# WTB small plastic plants pots



## PonderosaQ (Jan 12, 2004)

I am in need of 50-100 (or more) small plastic plant pots 2 1/2" - 3" in diameter. Used is fine, round or square. I grow a lot of plants for church sales and am finding the cost of supplies is becoming prohibitive. Thanks..


----------



## po boy (Jul 12, 2010)

I have bought a lot on line. Much more than you need but only $34 for 450 pots,
http://www.greenhousemegastore.com/product/black-form-pots/greenhouse-pots


----------



## Farmer Willy (Aug 7, 2005)

You might want to use solo cups. I bought hundreds of them (clear) at SAMS for a few dollars. Just punch a hole in the bottom for drainage and you're good to go. You can get a much bigger rootball on the plant which makes for planting a bit easier. I've even reused them for more than one season, but for the ridiculously low price and the fact you're selling them for profit no need to risk reusing pots.


----------



## happychick (Sep 20, 2010)

I had several hundred stacked in my garage, but I gave them away to a neighbor because I'm moving.


----------



## po boy (Jul 12, 2010)

Forgot, I use cottage cheese, sour cream and butter containers....


----------



## PonderosaQ (Jan 12, 2004)

I have tried reusing various food containers and plastic cups. For some reason people seem to avoid them. Perhaps they feel they look tacky and they will have to put the plant in a pot when they go home and that is work. I don't know but thanks for those ideas.Poboy I will check out that link.
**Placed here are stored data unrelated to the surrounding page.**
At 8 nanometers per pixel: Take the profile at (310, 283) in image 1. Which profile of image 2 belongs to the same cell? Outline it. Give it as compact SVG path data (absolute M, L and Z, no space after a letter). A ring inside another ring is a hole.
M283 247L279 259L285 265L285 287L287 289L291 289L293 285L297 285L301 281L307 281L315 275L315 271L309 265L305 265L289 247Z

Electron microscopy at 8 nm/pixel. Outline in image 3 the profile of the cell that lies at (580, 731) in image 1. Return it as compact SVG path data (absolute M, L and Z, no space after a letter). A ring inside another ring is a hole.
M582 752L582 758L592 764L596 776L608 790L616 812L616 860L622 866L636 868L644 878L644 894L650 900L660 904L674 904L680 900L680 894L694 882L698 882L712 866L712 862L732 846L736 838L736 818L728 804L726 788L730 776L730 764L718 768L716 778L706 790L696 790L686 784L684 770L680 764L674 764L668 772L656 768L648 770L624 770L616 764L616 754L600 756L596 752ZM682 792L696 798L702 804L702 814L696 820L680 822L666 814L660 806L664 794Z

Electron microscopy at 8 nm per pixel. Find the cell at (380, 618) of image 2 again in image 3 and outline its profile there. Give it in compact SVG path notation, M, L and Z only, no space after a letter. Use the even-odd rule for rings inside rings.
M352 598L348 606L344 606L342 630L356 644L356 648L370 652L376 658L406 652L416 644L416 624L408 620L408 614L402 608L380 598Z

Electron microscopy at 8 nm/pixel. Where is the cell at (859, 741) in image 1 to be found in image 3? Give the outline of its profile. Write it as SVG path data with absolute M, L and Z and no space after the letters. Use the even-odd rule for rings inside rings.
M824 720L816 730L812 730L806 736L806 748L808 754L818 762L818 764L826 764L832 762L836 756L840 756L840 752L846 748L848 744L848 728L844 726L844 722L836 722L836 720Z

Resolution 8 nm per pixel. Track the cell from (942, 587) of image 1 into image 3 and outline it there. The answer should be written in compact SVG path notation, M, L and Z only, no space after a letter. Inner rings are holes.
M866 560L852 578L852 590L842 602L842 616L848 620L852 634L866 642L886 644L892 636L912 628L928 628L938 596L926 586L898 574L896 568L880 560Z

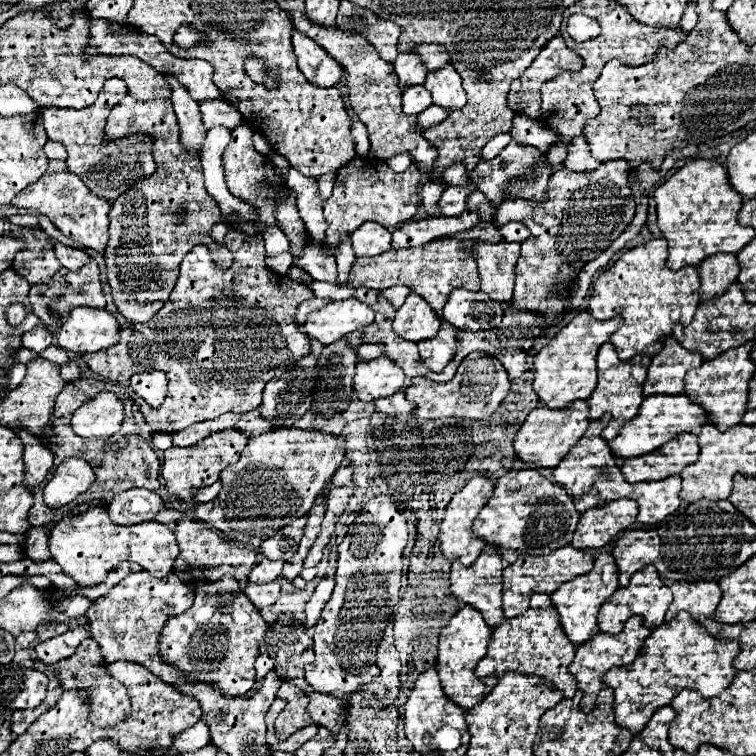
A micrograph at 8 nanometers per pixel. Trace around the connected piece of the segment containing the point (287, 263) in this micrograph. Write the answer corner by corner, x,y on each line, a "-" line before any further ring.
283,252
283,254
277,254
277,256
271,256
265,260
267,266
273,270
273,272
279,272
279,274
287,274
287,270
291,268
293,264
293,256
289,252

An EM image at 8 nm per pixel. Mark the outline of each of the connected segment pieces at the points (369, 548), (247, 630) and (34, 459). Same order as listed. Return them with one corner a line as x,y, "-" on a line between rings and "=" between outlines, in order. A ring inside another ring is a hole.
385,496
373,498
365,508
369,510
361,512
359,520
349,526
347,536
339,544
335,590
321,612
321,620
313,628
315,662
305,666
305,680
313,690
339,700
347,700
363,684
379,676
381,670
375,664
377,646
399,600
403,576
399,560
407,544
405,518
=
219,580
215,590
213,586
211,590
207,590
207,586
197,588
193,606
165,624
159,638
161,656
165,662
183,670
189,680
213,682
227,696
243,696
255,686
253,664
259,656
259,644
265,632
267,622
247,594
235,584
=
13,428
13,432
21,438
25,452
23,452
23,460
25,460
25,488
29,488
29,492
35,490
35,486
39,486
39,482
45,480
45,476
49,474
49,470
53,468
53,460
55,454
33,434
27,432
27,428

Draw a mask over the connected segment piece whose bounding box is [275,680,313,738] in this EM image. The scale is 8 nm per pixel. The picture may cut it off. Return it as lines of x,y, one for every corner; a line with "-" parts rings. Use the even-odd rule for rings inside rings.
284,680
277,690
277,698
287,700
287,708
283,708
283,712
275,720
275,732
279,738
287,738
295,730
313,722
305,710
309,698
297,686
290,685
289,681

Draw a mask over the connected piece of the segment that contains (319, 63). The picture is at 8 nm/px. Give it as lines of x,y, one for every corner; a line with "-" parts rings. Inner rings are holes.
293,28
293,48
295,48
299,70
307,76
311,84
317,86
339,84
343,76
341,66
335,60
331,60
331,56
327,56
327,52
319,48
319,44
315,44
311,38
301,34
297,28

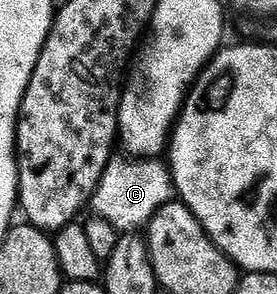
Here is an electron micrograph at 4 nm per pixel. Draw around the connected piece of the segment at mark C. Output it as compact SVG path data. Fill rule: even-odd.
M121 157L112 158L107 164L89 205L96 216L111 223L119 234L136 234L151 222L156 212L176 200L177 192L171 170L164 162Z

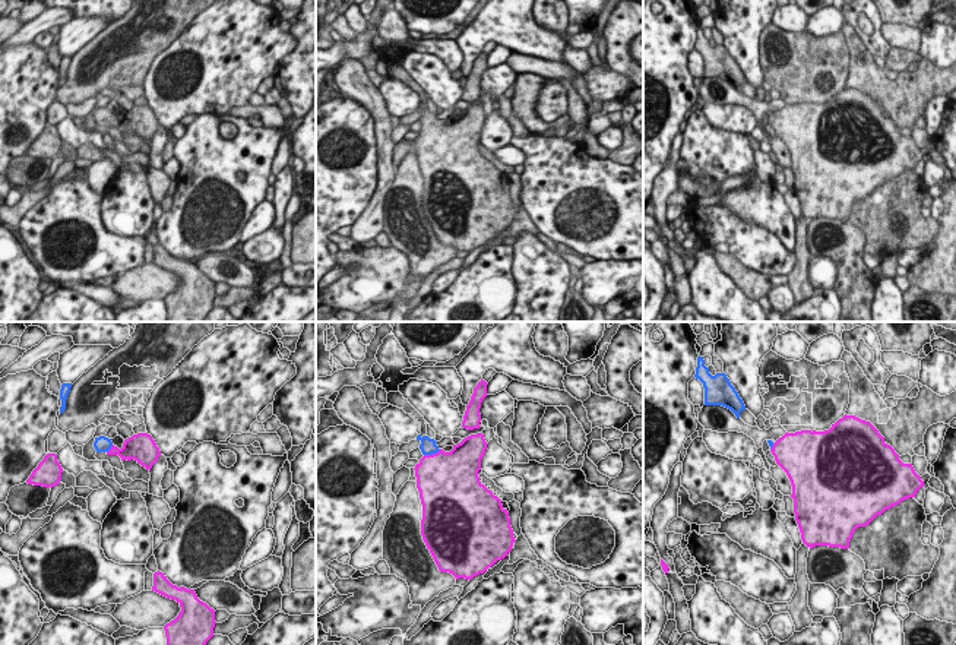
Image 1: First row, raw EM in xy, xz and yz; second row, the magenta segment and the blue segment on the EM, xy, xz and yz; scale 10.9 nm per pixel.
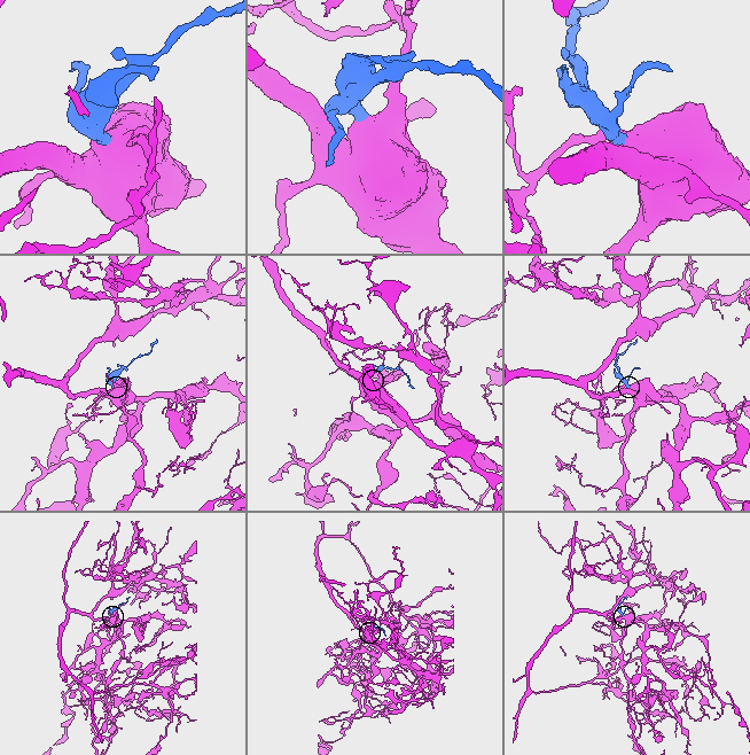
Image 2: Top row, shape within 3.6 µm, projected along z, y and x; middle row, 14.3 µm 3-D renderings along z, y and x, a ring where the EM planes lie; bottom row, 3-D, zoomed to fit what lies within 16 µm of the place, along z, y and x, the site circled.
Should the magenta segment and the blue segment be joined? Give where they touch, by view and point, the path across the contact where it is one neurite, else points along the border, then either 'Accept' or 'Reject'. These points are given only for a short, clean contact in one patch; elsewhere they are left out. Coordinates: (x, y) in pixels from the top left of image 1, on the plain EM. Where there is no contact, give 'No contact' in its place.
Touches magenta at xz (433, 126). Path across: xz (439, 148), (433, 126), (427, 119). Accept.

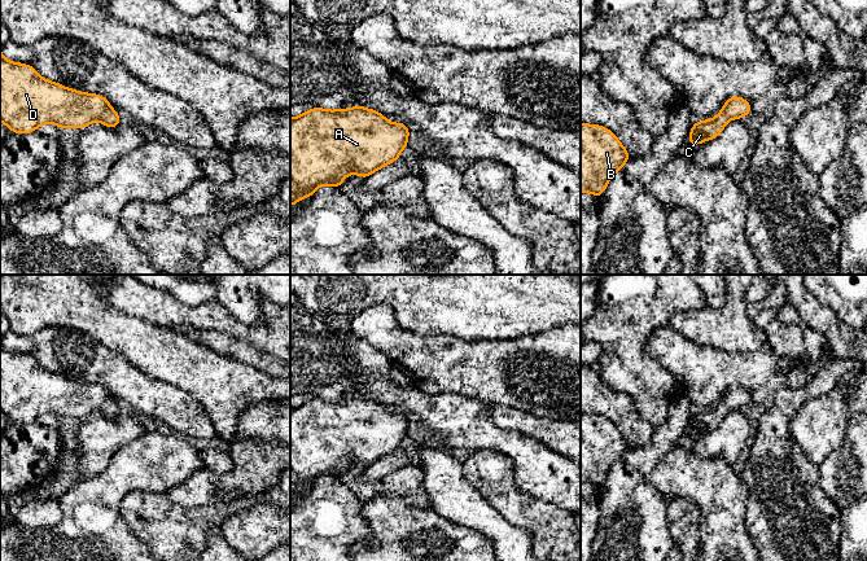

The price sounds very good. I wonder how much the shipping would be. Happychick, I hope your neighbor enjoys them. Plastic pots used to be quite cheap but now even small ones end up around 25 cents each at most places, add good soil and the plant and it get ridiculous. Petunia and geraniums seeds can cost 25 cents each and of course they don't all grow. That said most of the plants I donate these days are succulents, spider plants, cactus and things like that.


----------



## Plantman (Nov 17, 2012)

Wish you guys were in Texas... Have thousands of square 4" pots with trays to put them in... Excellent for starting garden veggies. We have so many we have started dumping them.... Hate to waste.


----------



## PonderosaQ (Jan 12, 2004)

Shame you don't have any smaller ones Plantman. I have enough 4" pots for a while. I'd gladly buy smaller ones and pay shipping. I used to work in a greenhouse years ago and we threw out many pots over the years, before they were so pricey! Maybe it would be worth your while to list them e-bay instead of dumping them.


----------



## froebeli (Feb 14, 2012)

How many do you need and what would you like to get them for? I have some I could part with.


----------



## PonderosaQ (Jan 12, 2004)

That would be fantastic if we could work something out froebeli.Cheapest I have seen them on line for new pots works out to be around 25 cents each with shipping, maybe a little cheaper if I bought more. 50 pots would last me a through the first church sale but I'd be happy to take more if you have them. Don't care if they are new or used.


----------



## froebeli (Feb 14, 2012)

I have lots(insert hundreds here)..used would be what I'd like to get rid of. We grew aquatic plants in them. I have hundreds and the trays too. I'll PM you my location and you can decide if you want to pick up or ship.


----------



## mnn2501 (Apr 2, 2008)

Plantman said:


> Wish you guys were in Texas... Have thousands of square 4" pots with trays to put them in... Excellent for starting garden veggies. We have so many we have started dumping them.... Hate to waste.


What part of Texas are you in?


----------



## PonderosaQ (Jan 12, 2004)

Thank you everyone who has replied and who may still look at this thread. One of our kind members will be shipping me some today.


----------